For statistical inferences, we used the SPSS software for Windows, version 21.0 (SPSS, Inc., Chicago, IL, USA) and the GraphPad Prism 7.04 software (GraphPad Software, La Jolla, USA). The data were checked for normality and homogeneity with the Shapiro–Wilk and the Levene tests, respectively. The values of pH and CA VI activity fitted the normal distribution and variances homogeneity, whereas SFR and BC were transformed with the logarithm of 10, and α-AML with the squared root. The equality of multiple variance–covariance matrices was proven using Box’s M test.

Differences between groups regarding sex and sugar diet intake were assessed using independent t-test and chi-squared. A three-way mixed model analysis of variance was used to evaluate the interaction between the two within-subjects factors (environment: mechanical control of biofilm or no mechanical control of biofilm, and rinse: pre- and post-rinse), and one between-subjects factor (disease: ECC and CF) in saliva variables (flow rate, pH, buffering capacity, CA VI activity, and α-AML activity).
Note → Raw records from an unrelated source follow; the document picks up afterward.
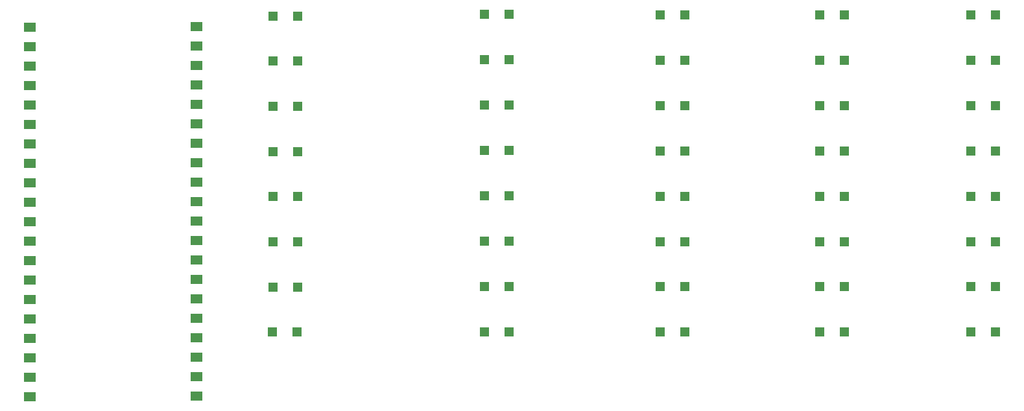
<source format=gtp>
G04 Layer: TopPasteMaskLayer*
G04 EasyEDA v6.5.40, 2025-03-18 22:52:05*
G04 b39658bcca46432a934d06cf3c5ad792,51c3989a86a440af9e0a32d2c4c87c08,10*
G04 Gerber Generator version 0.2*
G04 Scale: 100 percent, Rotated: No, Reflected: No *
G04 Dimensions in millimeters *
G04 leading zeros omitted , absolute positions ,4 integer and 5 decimal *
%FSLAX45Y45*%
%MOMM*%

%ADD10R,1.2000X1.2000*%
%ADD11R,1.5000X1.2000*%

%LPD*%
D10*
G01*
X4566843Y8585276D03*
G01*
X4246829Y8585276D03*
G01*
X4566843Y7995622D03*
G01*
X4246829Y7995622D03*
G01*
X4566843Y7405969D03*
G01*
X4246829Y7405969D03*
G01*
X4566843Y6816316D03*
G01*
X4246829Y6816316D03*
G01*
X4566843Y6226662D03*
G01*
X4246829Y6226662D03*
G01*
X4566843Y5637009D03*
G01*
X4246829Y5637009D03*
G01*
X4566843Y5047355D03*
G01*
X4246829Y5047355D03*
G01*
X4554207Y4457700D03*
G01*
X4234192Y4457700D03*
G01*
X7322804Y8610676D03*
G01*
X7002790Y8610676D03*
G01*
X7322804Y8017395D03*
G01*
X7002790Y8017395D03*
G01*
X7322804Y7424107D03*
G01*
X7002790Y7424107D03*
G01*
X7322804Y6830827D03*
G01*
X7002790Y6830827D03*
G01*
X7322804Y6237546D03*
G01*
X7002790Y6237546D03*
G01*
X7322804Y5644263D03*
G01*
X7002790Y5644263D03*
G01*
X7322804Y5050983D03*
G01*
X7002790Y5050983D03*
G01*
X7322807Y4457700D03*
G01*
X7002792Y4457700D03*
G01*
X9621443Y8597976D03*
G01*
X9301429Y8597976D03*
G01*
X9621443Y8006509D03*
G01*
X9301429Y8006509D03*
G01*
X9621443Y7415039D03*
G01*
X9301429Y7415039D03*
G01*
X9621443Y6823572D03*
G01*
X9301429Y6823572D03*
G01*
X9621443Y6232105D03*
G01*
X9301429Y6232105D03*
G01*
X9621443Y5640638D03*
G01*
X9301429Y5640638D03*
G01*
X9621443Y5049166D03*
G01*
X9301429Y5049166D03*
G01*
X9621446Y4457700D03*
G01*
X9301431Y4457700D03*
G01*
X11704274Y8597976D03*
G01*
X11384259Y8597976D03*
G01*
X11704274Y8006506D03*
G01*
X11384259Y8006506D03*
G01*
X11704274Y7415037D03*
G01*
X11384259Y7415037D03*
G01*
X11704274Y6823567D03*
G01*
X11384259Y6823567D03*
G01*
X11704274Y6232103D03*
G01*
X11384259Y6232103D03*
G01*
X11704274Y5640641D03*
G01*
X11384259Y5640641D03*
G01*
X11704274Y5049172D03*
G01*
X11384259Y5049172D03*
G01*
X11704269Y4457700D03*
G01*
X11384254Y4457700D03*
G01*
X13672781Y8597976D03*
G01*
X13352767Y8597976D03*
G01*
X13672781Y8006504D03*
G01*
X13352767Y8006504D03*
G01*
X13672781Y7415039D03*
G01*
X13352767Y7415039D03*
G01*
X13672781Y6823567D03*
G01*
X13352767Y6823567D03*
G01*
X13672781Y6232103D03*
G01*
X13352767Y6232103D03*
G01*
X13672781Y5640631D03*
G01*
X13352767Y5640631D03*
G01*
X13672781Y5049166D03*
G01*
X13352767Y5049166D03*
G01*
X13672776Y4457700D03*
G01*
X13352762Y4457700D03*
D11*
G01*
X3243097Y3619220D03*
G01*
X3243097Y3873220D03*
G01*
X3243097Y4127220D03*
G01*
X3243097Y4381220D03*
G01*
X3243097Y4635220D03*
G01*
X3243097Y4889220D03*
G01*
X3243097Y5143220D03*
G01*
X3243097Y5397220D03*
G01*
X3243097Y5651195D03*
G01*
X3243097Y5905195D03*
G01*
X3243097Y6159195D03*
G01*
X3243097Y6413195D03*
G01*
X3243097Y6667195D03*
G01*
X3243097Y6921195D03*
G01*
X3243097Y7175195D03*
G01*
X3243097Y7429195D03*
G01*
X3243097Y7683195D03*
G01*
X3243097Y7937195D03*
G01*
X3243097Y8191195D03*
G01*
X3243097Y8445195D03*
G01*
X1073099Y8441207D03*
G01*
X1073099Y8187207D03*
G01*
X1073099Y7933207D03*
G01*
X1073099Y7679207D03*
G01*
X1073099Y7425207D03*
G01*
X1073099Y7171207D03*
G01*
X1073099Y6917207D03*
G01*
X1073099Y6663207D03*
G01*
X1073099Y6409207D03*
G01*
X1073099Y6155207D03*
G01*
X1073099Y5901207D03*
G01*
X1073099Y5647207D03*
G01*
X1073099Y5393207D03*
G01*
X1073099Y5139207D03*
G01*
X1073099Y4885207D03*
G01*
X1073099Y4631207D03*
G01*
X1073099Y4377207D03*
G01*
X1073099Y4123207D03*
G01*
X1073099Y3869207D03*
G01*
X1073099Y3615207D03*
M02*

</source>
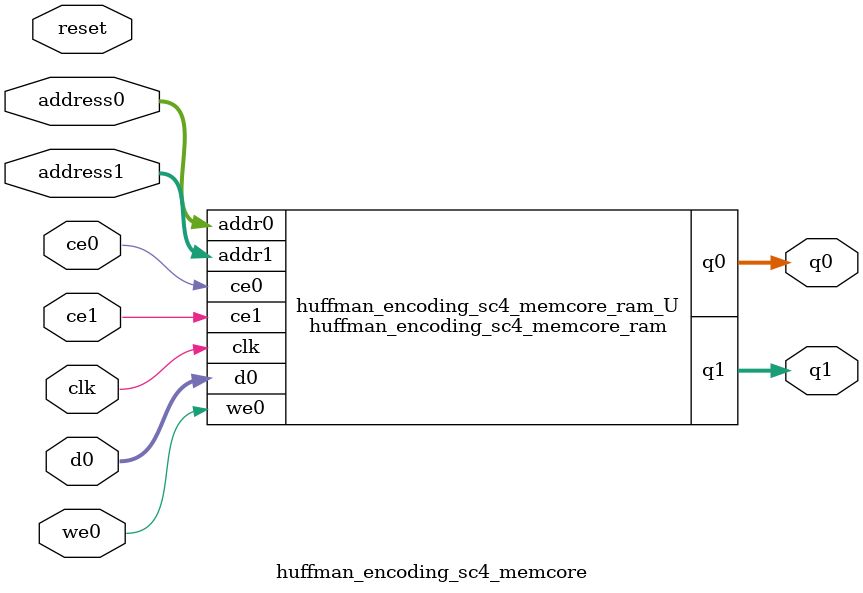
<source format=v>
`timescale 1 ns / 1 ps
module huffman_encoding_sc4_memcore_ram (addr0, ce0, d0, we0, q0, addr1, ce1, q1,  clk);

parameter DWIDTH = 9;
parameter AWIDTH = 8;
parameter MEM_SIZE = 255;

input[AWIDTH-1:0] addr0;
input ce0;
input[DWIDTH-1:0] d0;
input we0;
output reg[DWIDTH-1:0] q0;
input[AWIDTH-1:0] addr1;
input ce1;
output reg[DWIDTH-1:0] q1;
input clk;

(* ram_style = "block" *)reg [DWIDTH-1:0] ram[0:MEM_SIZE-1];




always @(posedge clk)  
begin 
    if (ce0) begin
        if (we0) 
            ram[addr0] <= d0; 
        q0 <= ram[addr0];
    end
end


always @(posedge clk)  
begin 
    if (ce1) begin
        q1 <= ram[addr1];
    end
end


endmodule

`timescale 1 ns / 1 ps
module huffman_encoding_sc4_memcore(
    reset,
    clk,
    address0,
    ce0,
    we0,
    d0,
    q0,
    address1,
    ce1,
    q1);

parameter DataWidth = 32'd9;
parameter AddressRange = 32'd255;
parameter AddressWidth = 32'd8;
input reset;
input clk;
input[AddressWidth - 1:0] address0;
input ce0;
input we0;
input[DataWidth - 1:0] d0;
output[DataWidth - 1:0] q0;
input[AddressWidth - 1:0] address1;
input ce1;
output[DataWidth - 1:0] q1;



huffman_encoding_sc4_memcore_ram huffman_encoding_sc4_memcore_ram_U(
    .clk( clk ),
    .addr0( address0 ),
    .ce0( ce0 ),
    .we0( we0 ),
    .d0( d0 ),
    .q0( q0 ),
    .addr1( address1 ),
    .ce1( ce1 ),
    .q1( q1 ));

endmodule


</source>
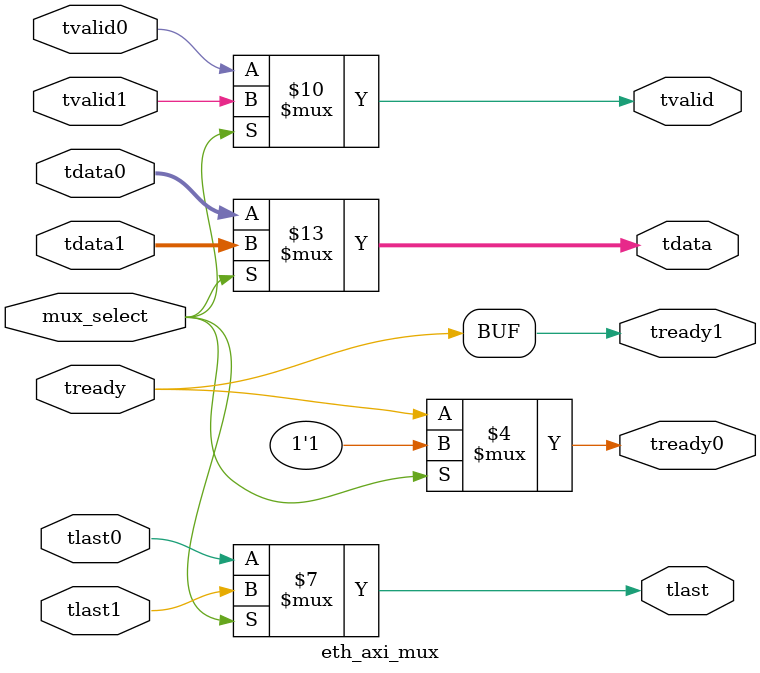
<source format=v>

`timescale 1 ps/1 ps

module eth_axi_mux (
   input                   mux_select,

   // mux inputs
   input       [7:0]       tdata0,
   input                   tvalid0,
   input                   tlast0,
   output reg              tready0,
   
   input       [7:0]       tdata1,
   input                   tvalid1,
   input                   tlast1,
   output reg              tready1,
   
   // mux outputs
   output reg  [7:0]       tdata,
   output reg              tvalid,
   output reg              tlast,
   input                   tready
);

always @(mux_select or tdata0 or tvalid0 or tlast0 or tdata1 or 
         tvalid1 or tlast1)
begin
   if (mux_select) begin //connect tx with patern gen 
      tdata    = tdata1;
      tvalid   = tvalid1;
      tlast    = tlast1;
   end
   else begin
      tdata    = tdata0;
      tvalid   = tvalid0;
      tlast    = tlast0;
   end
end

always @(mux_select or tready)
begin
   if (mux_select) begin
      tready0     = 1'b1;
   end
   else begin
      tready0     = tready;
   end
   tready1     = tready;
end

endmodule

</source>
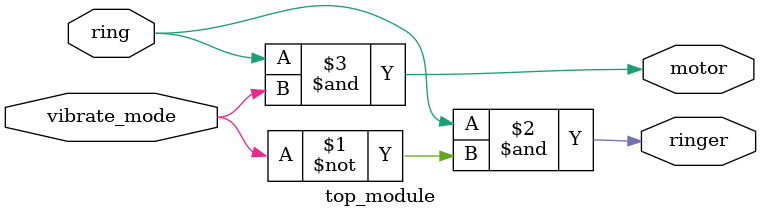
<source format=v>
module top_module (
    input ring,
    input vibrate_mode,
    output ringer,       // Make sound
    output motor         // Vibrate
);
	assign ringer = ring & ~vibrate_mode;
	assign motor = ring & vibrate_mode;
	
endmodule
</source>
The simple effects test was carried out as a single-step pairwise comparison procedure considering the Bonferroni adjustment applied for multiple comparisons. A significance level of 0.05 was established for the analyses.

Ethics declarations

Approval for human experiments

Methods were carried out following the Helsinki declaration and the regulatory guidelines and norms obey the 466/12 resolution for research ethics in Brazil. The Research Ethics Committee of the Piracicaba Dental School University of Campinas approved this research (CAAE: 70777517.9.0000.5418). Parents or guardians who agreed to include their children in this study signed informed consent, authorizing their participation.